Una Vida - - An Alzheimer's Book About Memory, Hope and New Orleans
By Carrie Hill, PhD, About.com
Updated: November 20, 2008
About.com Health's Disease and Condition content is reviewed by the Medical Review Board
Una Vida is an interesting mix of neuroscience and New Orleans history.
The Bottom Line
Una Vida — A Fable of Music and the Mind is a unique book about Alzheimer's disease, memory, hope and the cultural history of New Orleans.
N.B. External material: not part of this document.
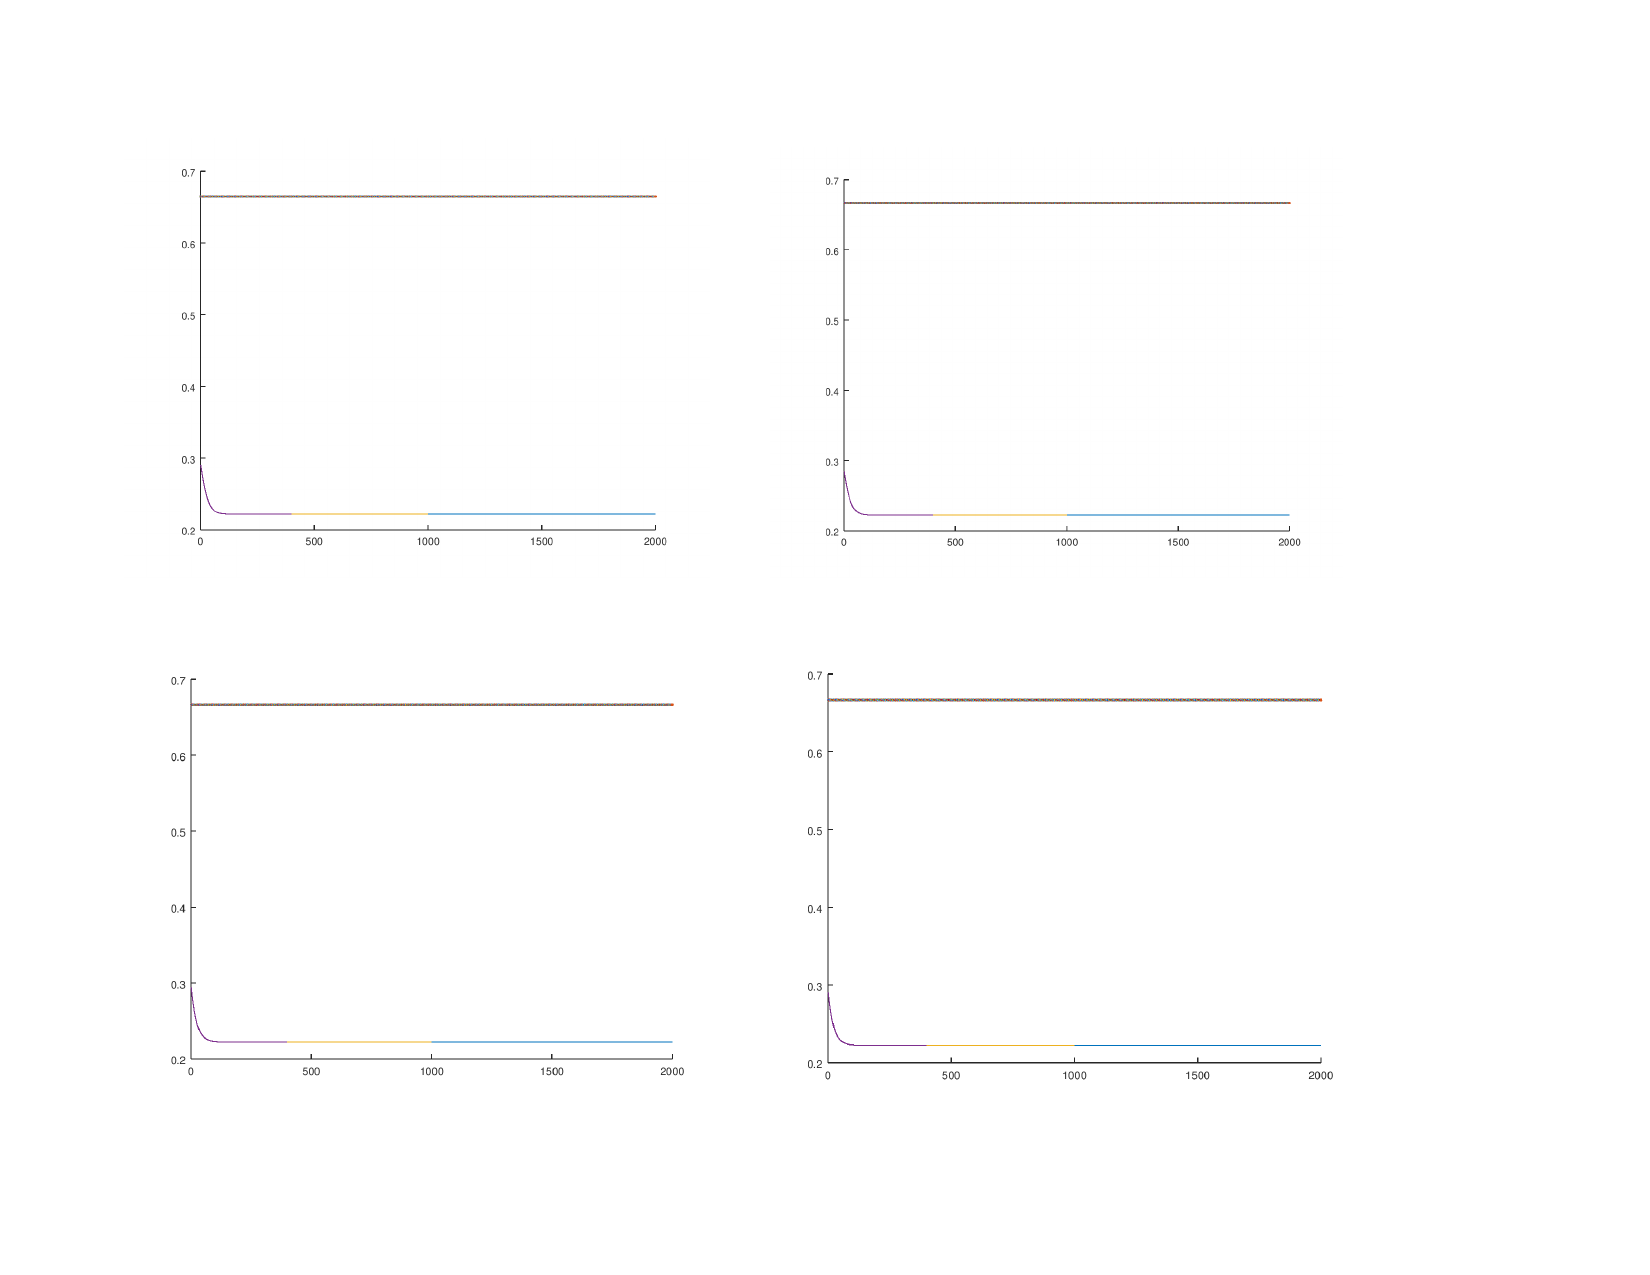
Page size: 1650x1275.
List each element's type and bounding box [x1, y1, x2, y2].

Nicolas Bazan, MD, one of the world's premier neuroscientists, wrote this novel in such a way that combines his knowledge of the brain with his love of jazz music and the foods and culture of his home city.
Written by one of the world's premier neuroscientists
Endorsed by two Nobel Laureates in Medicine/Physiology
The author's sincerity shines through his writing.
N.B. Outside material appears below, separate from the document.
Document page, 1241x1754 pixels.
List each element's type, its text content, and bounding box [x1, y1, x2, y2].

Neuroscientific explanations do not always blend well with the narrative.
Some lengthy passages may seem to serve the writer more than the reader.
Published by Five Star Publications, Inc., in Chandler, Ariz.
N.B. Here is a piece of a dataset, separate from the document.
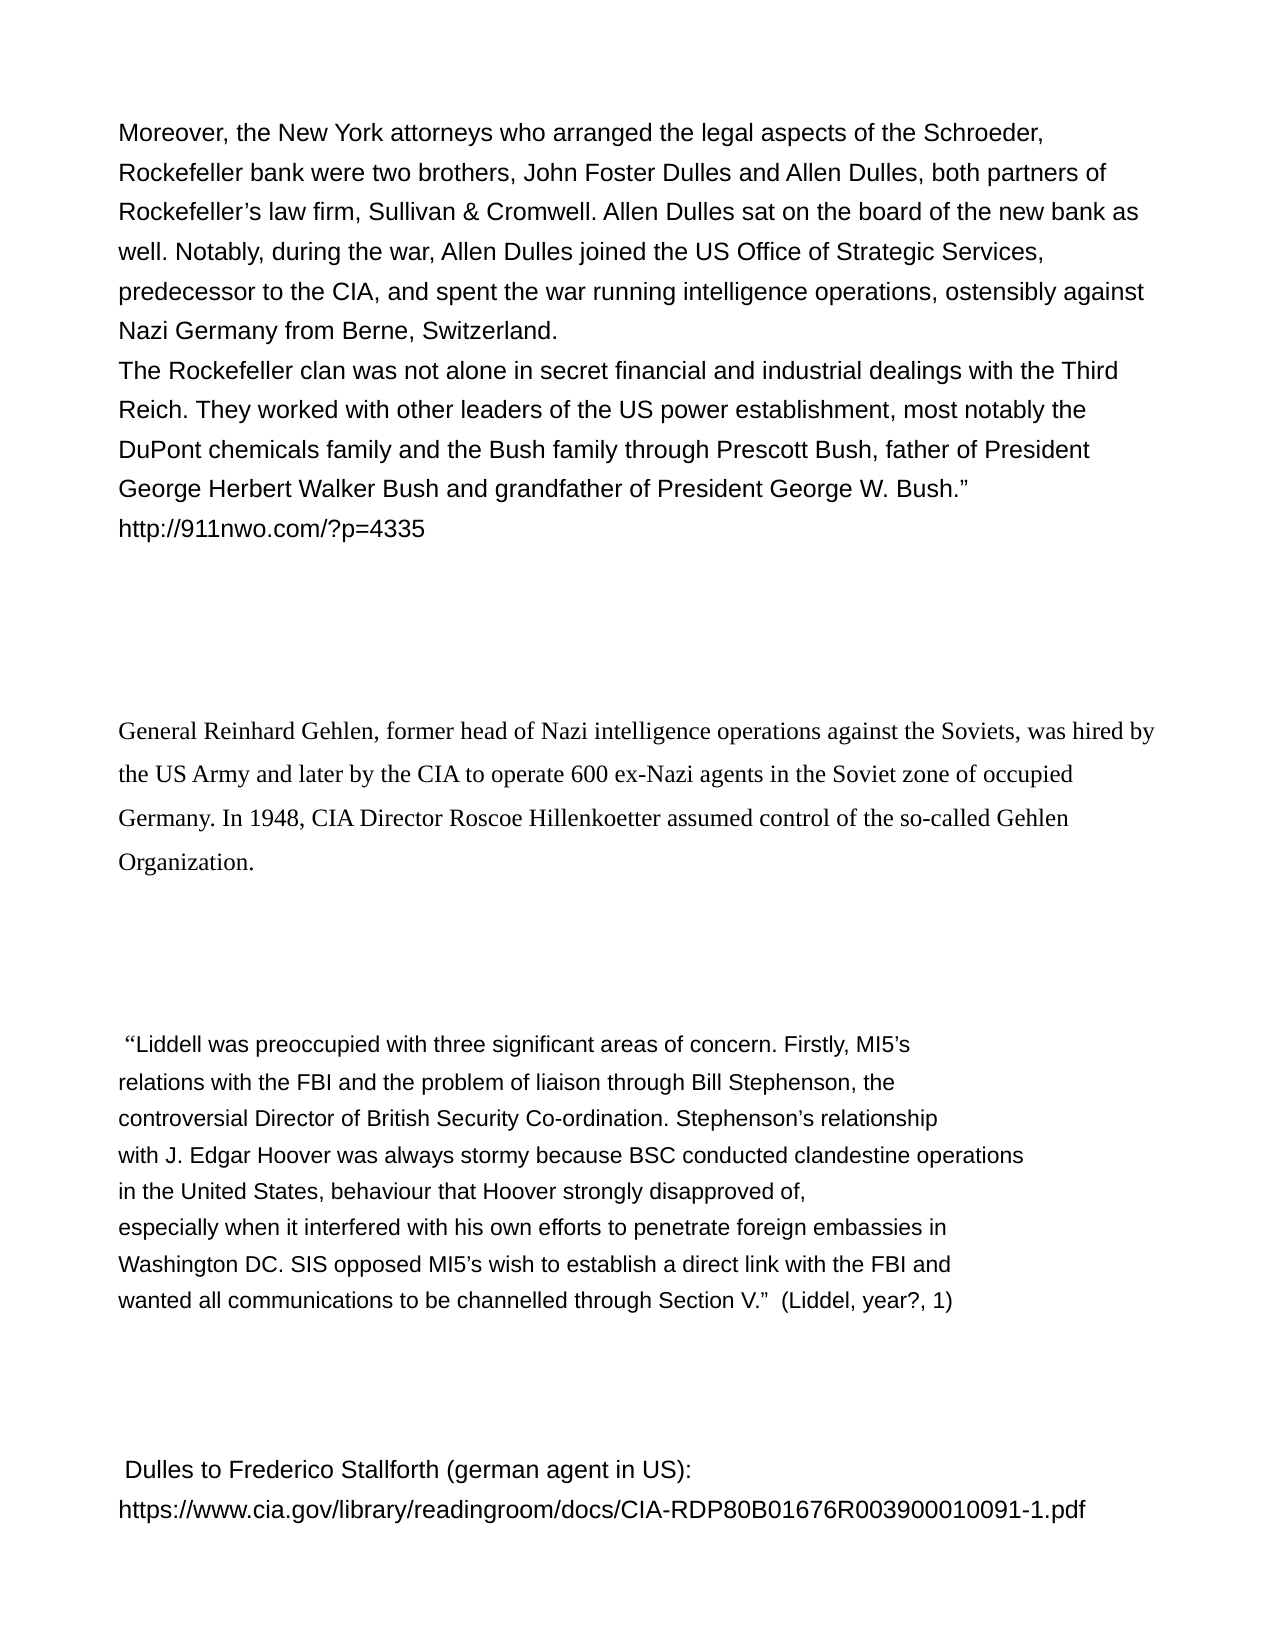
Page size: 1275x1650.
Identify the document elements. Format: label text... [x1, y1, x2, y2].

218 pages, including a prologue and acknowledgements.
Una Vida — A Fable of Music and the Mind is Bazan's first novel.
Guide Review - Una Vida -- An Alzheimer's Book About Memory, Hope and New Orleans
Bazan dedicated his novel to "all the minds silenced by Alzheimer's." I'm convinced of his sincerity: Bazan is committed to discovering the mysteries of the brain, including what causes Alzheimer's and how we can cure or prevent it. Through his writing, it's obvious that he respects the dignity of every person and believes that those with Alzheimer's have much to teach us. I wholeheartedly agree.
Bazan also loves New Orleans, the setting of his book and the city he's called home for more than 25 years. His descriptions of New Orleans' food, history and jazz culture create a unique backdrop for the story.
The title refers to a homeless woman with Alzheimer's known only as Una Vida, meaning "one life" in Spanish. The book's main character, a neuroscientist named Alvaro Cruz, meets Una Vida and feels compelled to help her because of disturbing dreams and the guilt he feels over not being there for his mother, who died of the same disease. The story follows Cruz as he tries to unravel the mystery of Una Vida, while dealing with his own personal demons.
The premise is interesting, and Bazan's sincerity shines through his writing. Still, fiction lovers should note that this is Bazan's first novel, which creates some weaknesses in the writing. The beginning is mostly background and reads like part neuroscience lecture, part biography. Throughout the story, scientific interpretations are not woven seamlessly in to the narrative, making it a bit uneven. I felt as though Bazan was trying to bring the reader in to his world as a neuroscientist in New Orleans, but in the end, he was more excited about this scenario than the reader.
Still, Una Vida is a sweet story that reveals Bazan's message of hope for families dealing with Alzheimer's. We are fortunate to have such a gifted neuroscientist so dedicated to finding a cure.